The present study showed that age was significantly associated with HBV. The study participant’s age groups from 15 to 24, 25–34, and 35–44 were three times more likely to have HBV infection. This finding is consistent with the study reported from, Gondar, Ethiopia [19], and Nigeria [27]. This might be due to tattooing, drug use, those age groups that are sexually active in nature, alcoholism, and occupational exposure. Hence, this may be an implication to take action such as increased resource mobilization for prevention and control of this infection, improve awareness of this group about the availability of vaccination, increase coverage of youth-friendly service in the health facilities, actions to prevent transmission of the virus, guidelines for screening, diagnosis. Moreover, age is thought to be strongly associated with hepatitis B infection those individuals aged 45–54 were also 2.4 more likely to acquire HBV infection. This finding was also supported by studies conducted in Brazil [31] and [27]. This might be due to the increased practice of dental extraction out of health institutions with unhygienic conditions and without proper sterilization[25].

In the current study, age and sex were statistically significant with hepatitis C infection. This is agreed with finding reported from Gondar, Ethiopia [19], and Nigeria [27].

In our study, the prevalence of hepatitis B virus infection showed a significant upward in 2014. Even though a gradual decline was shown from 2015 to 2017, small peaks were observed from 2018 to 2019. The decrease in the prevalence of the hepatitis B virus may be attributed to the increasing awareness of the population about the method of transmission and prevention, and the control mechanism of the infection. Whereas, small peaks might be due to increasing awareness towards screening from 3897 to 2017, 4498 in 2018, and 7538 in 2019 and increased awareness of the hepatitis B virus which already exists in the community.

Additionally, the prevalence of hepatitis C virus infection was varied noticeably in different years. Trend of HCV prevalence was observed among clinically suspected individuals in2014, 5.6% then it was increased to 12.65% in 2015 and lowered to 0.0% 2016. On the other, a small fluctuation was shown for HCV from 2017, 2.46%, 2018, 0.73%, and 2019, 0.81%. During the subsequent period studied, it fluctuated, peaking attributed to increasing in HCV screening for the clinically suspected patients.

Limitations

Since the study is secondary data from the logbook data incompleteness, lack of the associated risk factor, and poor document retention system were a limitation of this study.

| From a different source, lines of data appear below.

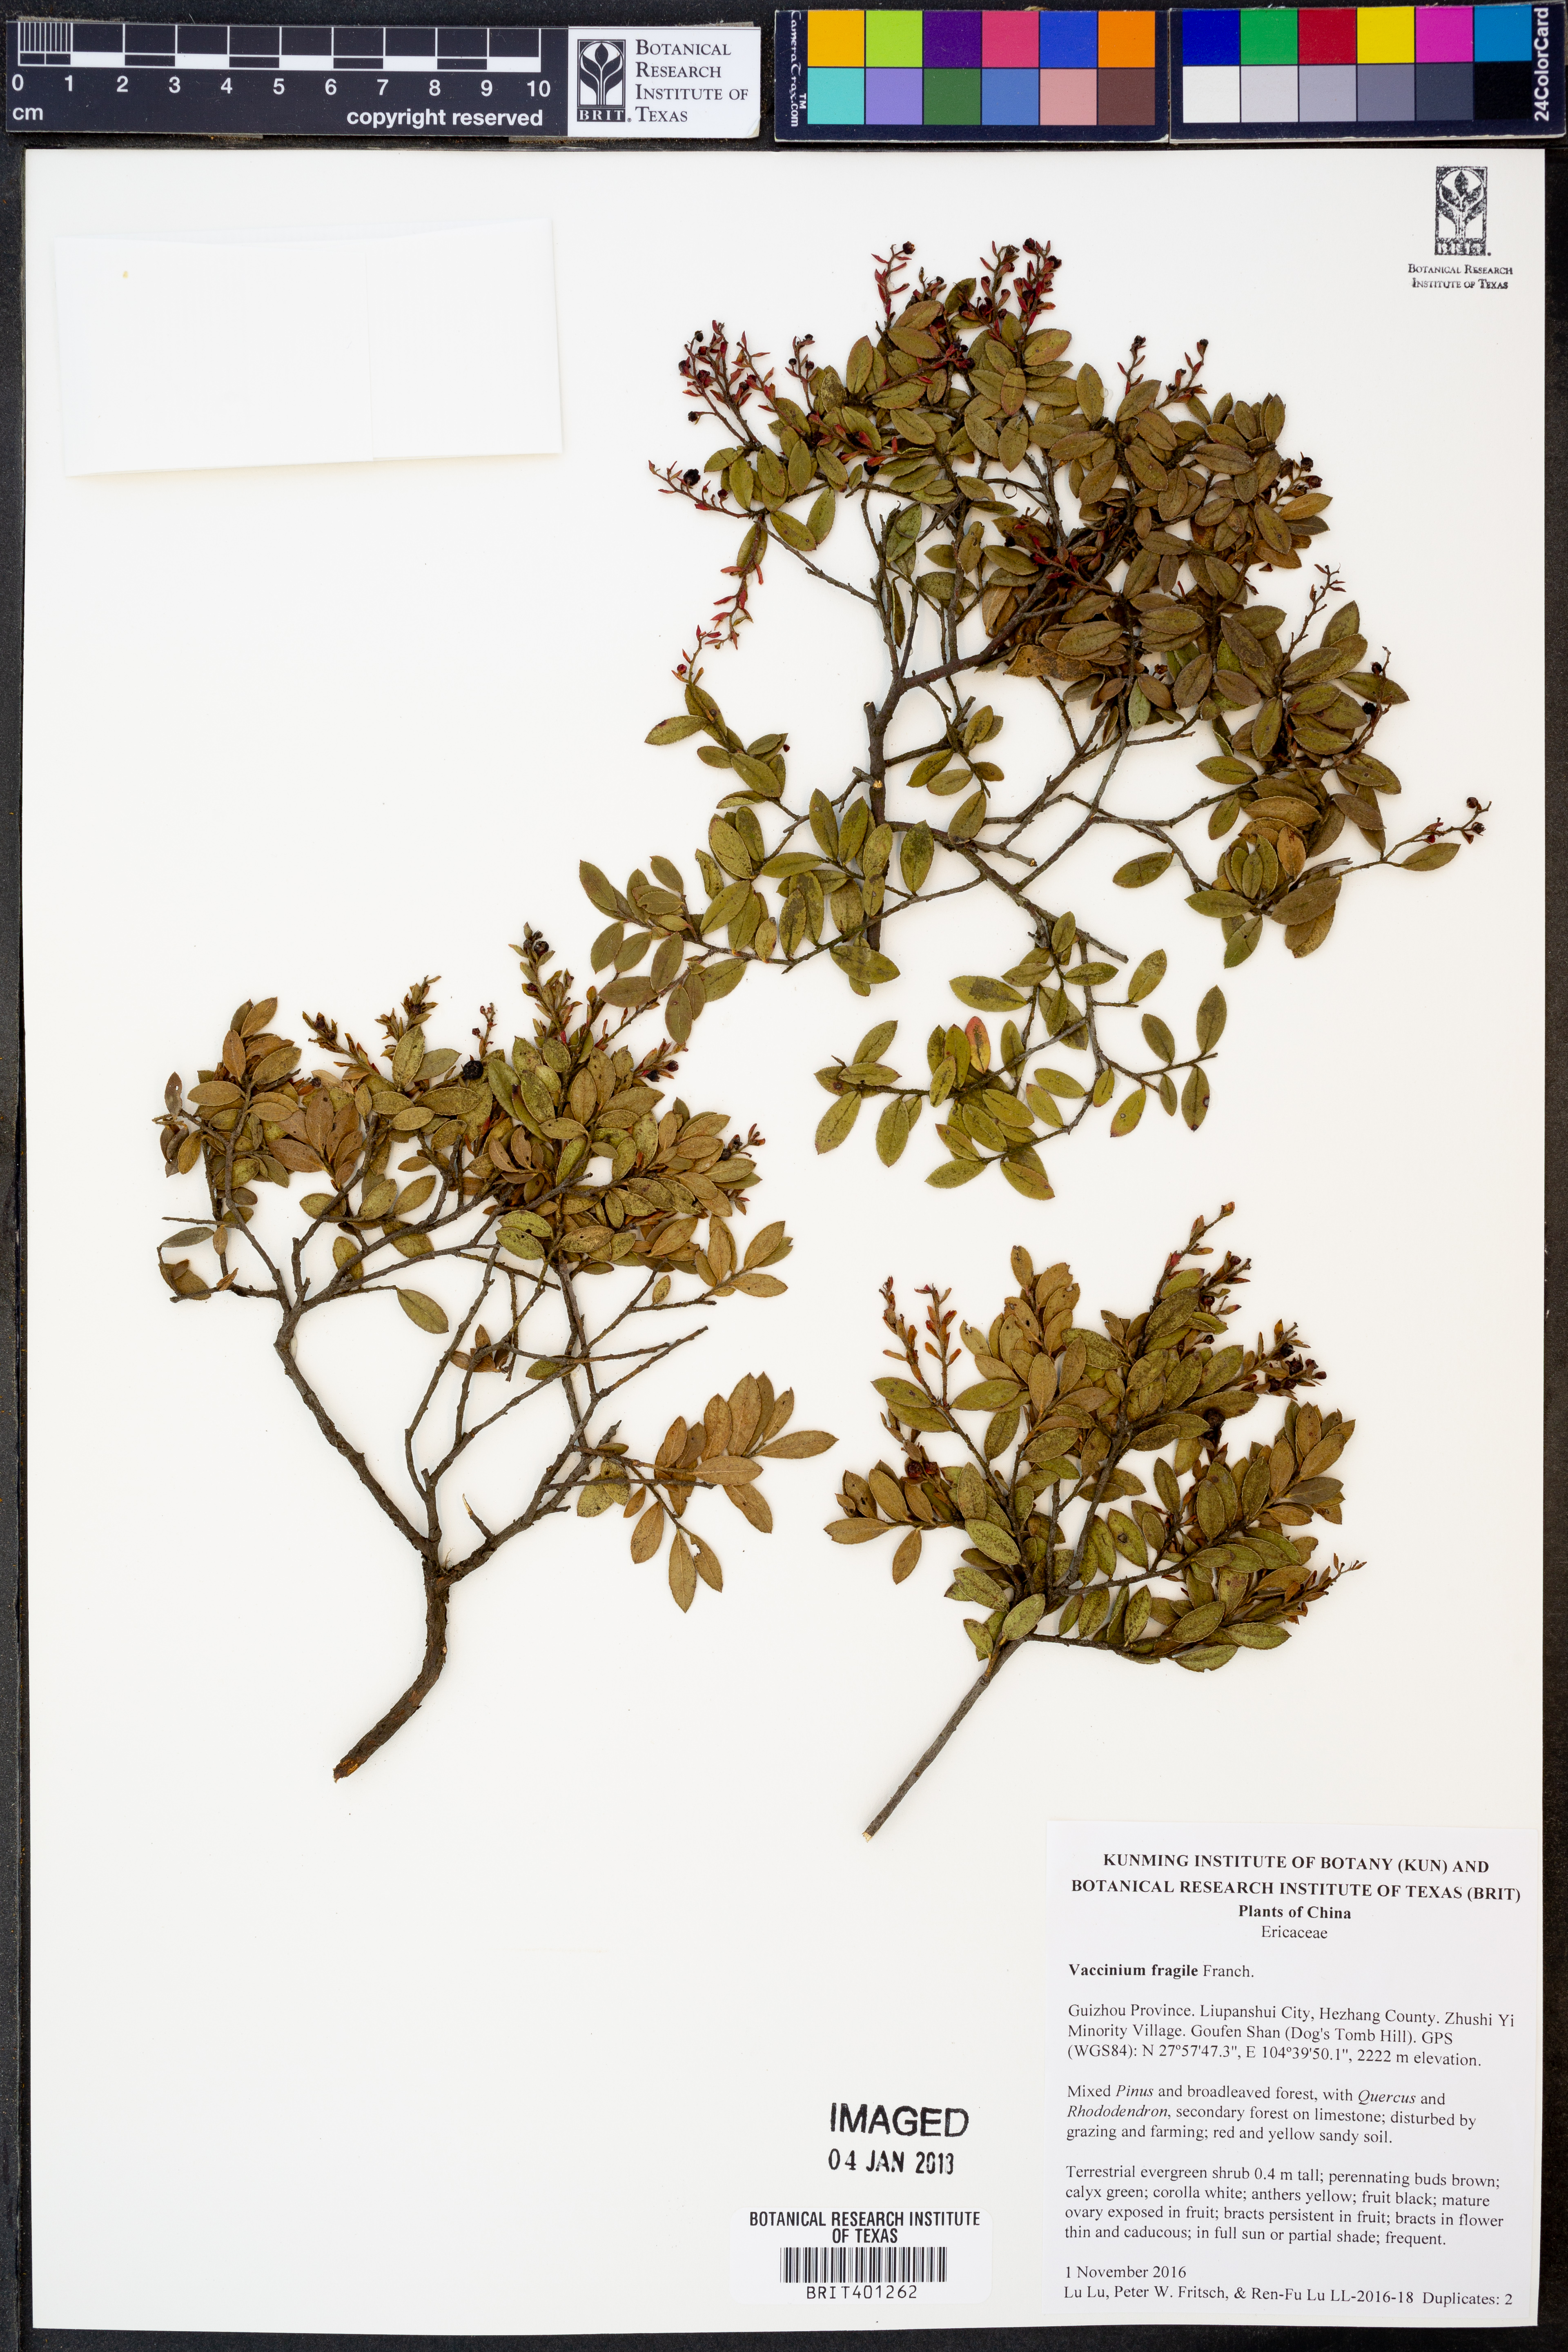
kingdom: Plantae
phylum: Tracheophyta
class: Magnoliopsida
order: Ericales
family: Ericaceae
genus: Vaccinium
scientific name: Vaccinium fragile
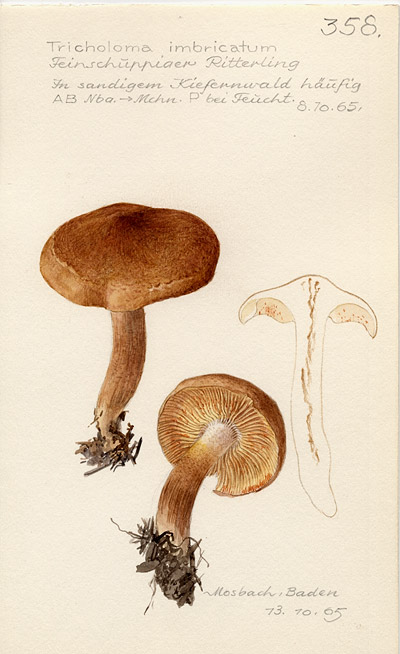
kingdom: Fungi
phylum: Basidiomycota
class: Agaricomycetes
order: Agaricales
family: Tricholomataceae
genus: Tricholoma
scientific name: Tricholoma imbricatum
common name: Matt knight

Furthermore, for future researcher detection and introduction of PCR-based screenings are important.

Conclusions

The overall trend prevalence of hepatitis B and C viruses among patients suspected and referred to Adigrat Hospital serology laboratory were 3.57% and 2.13%, respectively. Despite the fluctuation in the trend analysis of hepatitis B and C we observed a bit of elevation from 2014 to 2015. Additionally, there was a rapid decline in hepatitis B and C occurrences from 2015 to 2016. Moreover, there was almost constant prevalence from 2016 to 2019. Being male and age group 15–44 and age ≥ 65 were significantly associated with the chance of acquiring hepatitis B infection. Therefore, this can affect the more productive age at the household and zonal levels. Hence, our recommendation is to improve awareness about a method of transmission, increase resource mobilization such as immunization to that group, increase coverage of youth-friendly services in the health facilities and guidelines for screening and diagnosis should be implemented.